Page 1 of First Light

PROLOGUE

She dreamed of flying when she slept. The cold wind cut through the leather armor that shielded her body, creeping down her neck like icy water over rocks. She soared over mountains draped in fog where the dark tips of pine trees jabbed the shadowed sky.

There was no moon. No stars. The only light that touched her face came from the glow of fire coming from the belly of the beast that carried her.

She dreamed of flying, cradled in a smooth, curved claw that wrapped around her body and held her in its grip.

Nêrys.

When she closed her eyes, she heard the thundering voice in her mind and the fire burned her eyelids like a fever dream.

Itwasa fever dream.

“Take this.” A potion touched her lips. “Take it. It will heal…”

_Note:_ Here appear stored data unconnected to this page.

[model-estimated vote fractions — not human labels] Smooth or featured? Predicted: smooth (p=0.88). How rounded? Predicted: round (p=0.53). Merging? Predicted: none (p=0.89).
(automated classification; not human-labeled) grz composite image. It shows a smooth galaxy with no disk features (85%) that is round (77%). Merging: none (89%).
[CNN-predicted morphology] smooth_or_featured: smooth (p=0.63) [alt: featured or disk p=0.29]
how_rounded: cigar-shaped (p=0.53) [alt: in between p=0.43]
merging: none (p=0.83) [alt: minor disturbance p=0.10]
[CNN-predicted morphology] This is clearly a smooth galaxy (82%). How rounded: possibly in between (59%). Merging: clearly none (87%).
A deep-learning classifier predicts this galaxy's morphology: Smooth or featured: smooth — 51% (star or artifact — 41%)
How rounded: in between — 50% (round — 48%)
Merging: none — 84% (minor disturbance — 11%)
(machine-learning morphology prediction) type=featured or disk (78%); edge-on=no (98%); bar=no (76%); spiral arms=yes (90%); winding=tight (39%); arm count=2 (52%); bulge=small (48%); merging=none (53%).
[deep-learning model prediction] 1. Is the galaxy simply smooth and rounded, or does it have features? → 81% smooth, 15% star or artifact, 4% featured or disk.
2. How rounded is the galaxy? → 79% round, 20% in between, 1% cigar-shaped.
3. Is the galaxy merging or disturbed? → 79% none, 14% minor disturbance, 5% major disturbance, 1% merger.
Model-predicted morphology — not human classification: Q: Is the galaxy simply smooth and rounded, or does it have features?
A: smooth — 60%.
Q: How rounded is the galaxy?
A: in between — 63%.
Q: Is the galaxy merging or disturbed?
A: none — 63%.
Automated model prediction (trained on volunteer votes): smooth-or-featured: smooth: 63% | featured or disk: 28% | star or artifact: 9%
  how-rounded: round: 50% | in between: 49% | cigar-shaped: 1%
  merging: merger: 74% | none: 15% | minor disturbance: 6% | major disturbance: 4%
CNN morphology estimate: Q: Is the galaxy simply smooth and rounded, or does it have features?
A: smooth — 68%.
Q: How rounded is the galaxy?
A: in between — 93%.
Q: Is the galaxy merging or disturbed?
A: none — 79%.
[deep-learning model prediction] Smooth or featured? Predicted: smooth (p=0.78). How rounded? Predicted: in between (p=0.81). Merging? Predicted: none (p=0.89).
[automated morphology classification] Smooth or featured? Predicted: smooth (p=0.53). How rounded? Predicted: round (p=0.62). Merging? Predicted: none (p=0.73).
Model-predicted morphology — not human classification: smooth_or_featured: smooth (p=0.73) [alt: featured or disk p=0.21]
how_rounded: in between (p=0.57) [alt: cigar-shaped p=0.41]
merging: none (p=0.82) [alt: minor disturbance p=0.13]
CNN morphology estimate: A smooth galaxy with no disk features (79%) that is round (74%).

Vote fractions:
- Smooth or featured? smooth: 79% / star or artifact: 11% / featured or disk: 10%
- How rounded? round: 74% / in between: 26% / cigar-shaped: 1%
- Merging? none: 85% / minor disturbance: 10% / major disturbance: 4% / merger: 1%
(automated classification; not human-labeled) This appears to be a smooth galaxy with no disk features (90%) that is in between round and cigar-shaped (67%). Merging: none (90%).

The words died away in a rush of pain that twisted her belly and speared into her chest, wrapping iron fingers around her heart as it raced, raced, raced to escape the thread of fire.

She heard it thundering in her ears.

His voice.

Her heart.

She felt the cold licking down her throat.

Then everything went silent, and her heartbeat stopped.

CHAPTER ONE

Carys Morgan felt like she was going to shave off the left side of her car. “This was such a bad idea.”

“Going to Scotland to look for your missing boyfriend?” Kiersten asked over the speakerphone. “Or deciding to drive?”

“The driving part!” A dark hedgerow seemed to rise up in front of her. Carys jammed on the brakes, and the car came to a stop.

A thin man emerged from the hedgerow, cocked his head at her, and pulled his cap down lower over his face. Then he loped across the field, stepping over a low stone wall that bordered a green pasture before he disappeared into a copse of leafless hawthorn trees dotted with bright red berries.

She blinked and the thin man was gone.

What was she doing? She slowly guided her car back into the lane. This was the worst idea in her twenty-nine years of life on this planet. This was such a bad idea.

And she couldn’t stop now.

“I don’t think we should be talking to her while she’s trying to navigate the wrong side of the road.” Her best friend Laura was also on the call. “Mostly I’m feeling guilty that neither of us went with you.”

“Don’t be ridiculous.” The road after the curve widened, and Carys’s heartbeat slowed to a nonfatal rate. “Both of you have lives and jobs and aren’t insane. I am a mentally unbalanced mythology professor whose boyfriend disappeared.”

“You’re not mentally unbalanced. And you’ve been a lot better in the past few months.”

Ever since she’d met Lachlan, which was why she had to figure out what the hell was going on. She’d taken a leave of absence from work when her depression dragged her down, but she was slowly crawling back from it. And then…

And then.

“I’m doing the right thing, right?”

“Yes.” Both her friends spoke at once.

“We know Lachlan,” Laura said. “Something very weird is going on. He would not just leave you without a word. He didn’t call. Didn’t text.”